Data items
============

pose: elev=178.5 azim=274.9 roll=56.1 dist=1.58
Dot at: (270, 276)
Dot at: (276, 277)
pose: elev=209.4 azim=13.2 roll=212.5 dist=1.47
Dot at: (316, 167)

============

WHAT IS ASKED: Pull out every line of the material that contains the string "roll".

SOLUTION TO THE PROBLEM:
pose: elev=178.5 azim=274.9 roll=56.1 dist=1.58
pose: elev=209.4 azim=13.2 roll=212.5 dist=1.47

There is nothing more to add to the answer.